Since the 10-year Treasury yield in May 2020 was 0.70%, we get the rates listed above.

The Ministry of Education uses the following formulas:

  • Direct Undergraduate Loans: 10-year Treasury yield plus an add-on of 2.05%
  • Direct loans to graduates: 10-year Treasury yield plus 3.6%
  • Parent and Grad PLUS loans: 10-year Treasury yield increased by 4.6%

Congress has set upper limits capping student loan interest rates at 8.25% for undergraduate loans, 9.5% for graduate loans, and 10.5% for PLUS loans.

How much will it save?

According to Credible, this rate cut could save borrowers more than $ 9 billion in interest over 10 years. It is a huge saving.
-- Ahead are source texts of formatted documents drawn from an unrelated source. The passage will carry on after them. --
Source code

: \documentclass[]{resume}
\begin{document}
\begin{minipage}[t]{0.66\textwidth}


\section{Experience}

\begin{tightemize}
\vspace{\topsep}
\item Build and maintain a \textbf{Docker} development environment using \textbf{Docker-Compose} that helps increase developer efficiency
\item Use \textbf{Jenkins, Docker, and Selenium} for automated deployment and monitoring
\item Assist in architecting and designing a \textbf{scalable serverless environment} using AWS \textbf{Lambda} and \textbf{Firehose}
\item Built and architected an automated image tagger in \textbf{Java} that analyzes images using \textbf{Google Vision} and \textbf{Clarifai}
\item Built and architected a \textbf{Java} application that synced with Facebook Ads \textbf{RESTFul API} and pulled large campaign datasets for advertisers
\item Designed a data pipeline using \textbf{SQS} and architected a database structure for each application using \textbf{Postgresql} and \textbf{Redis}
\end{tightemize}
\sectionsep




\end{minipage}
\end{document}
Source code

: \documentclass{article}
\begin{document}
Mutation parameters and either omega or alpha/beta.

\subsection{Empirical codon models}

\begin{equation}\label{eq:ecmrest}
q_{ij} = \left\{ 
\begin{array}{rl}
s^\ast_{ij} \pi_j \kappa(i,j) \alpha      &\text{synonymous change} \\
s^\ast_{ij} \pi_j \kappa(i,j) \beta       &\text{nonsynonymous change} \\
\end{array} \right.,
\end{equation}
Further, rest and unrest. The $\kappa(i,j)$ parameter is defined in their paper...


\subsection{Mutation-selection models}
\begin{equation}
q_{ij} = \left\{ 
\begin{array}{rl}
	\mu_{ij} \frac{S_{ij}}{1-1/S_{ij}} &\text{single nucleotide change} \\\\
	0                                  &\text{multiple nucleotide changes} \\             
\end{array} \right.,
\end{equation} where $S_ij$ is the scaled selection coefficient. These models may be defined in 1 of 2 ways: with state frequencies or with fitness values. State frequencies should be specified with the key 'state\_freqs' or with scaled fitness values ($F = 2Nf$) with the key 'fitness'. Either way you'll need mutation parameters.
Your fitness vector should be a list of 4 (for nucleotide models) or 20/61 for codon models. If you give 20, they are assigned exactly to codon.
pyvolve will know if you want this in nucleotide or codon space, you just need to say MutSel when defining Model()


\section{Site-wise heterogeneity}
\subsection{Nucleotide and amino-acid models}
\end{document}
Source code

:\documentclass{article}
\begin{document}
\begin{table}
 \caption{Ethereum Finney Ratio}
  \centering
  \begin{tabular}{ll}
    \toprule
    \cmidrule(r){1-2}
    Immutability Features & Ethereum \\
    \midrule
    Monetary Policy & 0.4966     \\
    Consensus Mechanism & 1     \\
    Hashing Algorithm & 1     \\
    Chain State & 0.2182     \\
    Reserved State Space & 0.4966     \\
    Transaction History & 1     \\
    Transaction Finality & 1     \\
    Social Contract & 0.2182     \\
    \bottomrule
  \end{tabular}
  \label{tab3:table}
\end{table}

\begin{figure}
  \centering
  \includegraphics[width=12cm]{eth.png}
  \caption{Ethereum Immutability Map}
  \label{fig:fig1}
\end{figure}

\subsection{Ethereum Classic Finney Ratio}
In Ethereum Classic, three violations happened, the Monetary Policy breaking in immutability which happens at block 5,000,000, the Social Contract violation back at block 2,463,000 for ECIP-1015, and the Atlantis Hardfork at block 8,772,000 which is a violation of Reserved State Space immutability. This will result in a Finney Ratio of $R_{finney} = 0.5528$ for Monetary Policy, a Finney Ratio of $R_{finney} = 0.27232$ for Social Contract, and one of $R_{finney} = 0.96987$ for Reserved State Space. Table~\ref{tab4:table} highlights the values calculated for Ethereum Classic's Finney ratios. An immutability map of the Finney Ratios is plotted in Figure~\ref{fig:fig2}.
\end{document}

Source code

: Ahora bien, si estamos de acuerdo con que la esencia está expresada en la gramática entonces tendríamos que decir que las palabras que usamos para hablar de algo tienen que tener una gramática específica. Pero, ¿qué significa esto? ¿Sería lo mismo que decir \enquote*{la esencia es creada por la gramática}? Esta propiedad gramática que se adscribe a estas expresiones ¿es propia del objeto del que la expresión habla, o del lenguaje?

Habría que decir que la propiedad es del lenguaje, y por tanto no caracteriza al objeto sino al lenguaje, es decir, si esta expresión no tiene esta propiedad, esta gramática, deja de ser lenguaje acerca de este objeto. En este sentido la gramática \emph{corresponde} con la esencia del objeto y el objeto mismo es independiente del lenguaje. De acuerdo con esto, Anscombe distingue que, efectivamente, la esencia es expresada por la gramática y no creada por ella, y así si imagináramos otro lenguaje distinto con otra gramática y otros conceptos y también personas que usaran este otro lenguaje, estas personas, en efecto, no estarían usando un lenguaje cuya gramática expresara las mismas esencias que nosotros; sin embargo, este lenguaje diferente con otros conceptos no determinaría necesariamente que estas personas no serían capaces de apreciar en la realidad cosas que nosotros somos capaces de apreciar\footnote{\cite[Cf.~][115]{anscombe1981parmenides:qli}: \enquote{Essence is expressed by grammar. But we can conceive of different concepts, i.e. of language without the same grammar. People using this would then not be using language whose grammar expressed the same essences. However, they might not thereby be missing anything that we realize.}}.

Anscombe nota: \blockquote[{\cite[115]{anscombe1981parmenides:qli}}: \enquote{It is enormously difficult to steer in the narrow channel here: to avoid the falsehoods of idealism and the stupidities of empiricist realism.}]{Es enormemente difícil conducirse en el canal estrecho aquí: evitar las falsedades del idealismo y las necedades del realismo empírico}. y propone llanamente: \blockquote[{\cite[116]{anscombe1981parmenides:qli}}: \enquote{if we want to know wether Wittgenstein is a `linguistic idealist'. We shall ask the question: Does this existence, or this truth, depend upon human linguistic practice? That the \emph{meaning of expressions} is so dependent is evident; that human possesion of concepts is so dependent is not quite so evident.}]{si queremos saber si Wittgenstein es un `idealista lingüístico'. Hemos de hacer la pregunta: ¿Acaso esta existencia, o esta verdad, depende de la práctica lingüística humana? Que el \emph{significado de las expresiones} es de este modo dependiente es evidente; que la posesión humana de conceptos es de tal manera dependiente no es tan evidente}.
Average savings on Federal Student Loans taken out in the 2020-2021 academic year will range from $ 669 for undergraduates to $ 2,797 for graduate students taking Federal PLUS Loans at higher rates.

What about current borrowers?

These rates are for borrowers who take out student loans from July 1, 2020 to June 30, 2021. If you are a current borrower, your rate is locked in based on when you received your loan.

However, at present all federal loans are at 0% interest due to COVID-19 student loan assistance programs. No payments or interest will accrue on eligible federal student loans until September 30, 2020.

It is a great saving for borrowers in this time of need.

What about private student loans?

These rates are for federal student loans. Private student loans already track 10-year treasury bills very closely, but they also take into account the borrower’s repayment capacity, creditworthiness, etc.

If you have private student loans, now may be a good time to refinance, if you qualify. Rates are close to historic lows for highly qualified borrowers.

However, it rarely makes sense to refinance a federal student loan into a private loan. In doing so, you would forfeit options like income-based repayment, loan cancellation, and your current COVID-19 forbearance and 0% interest.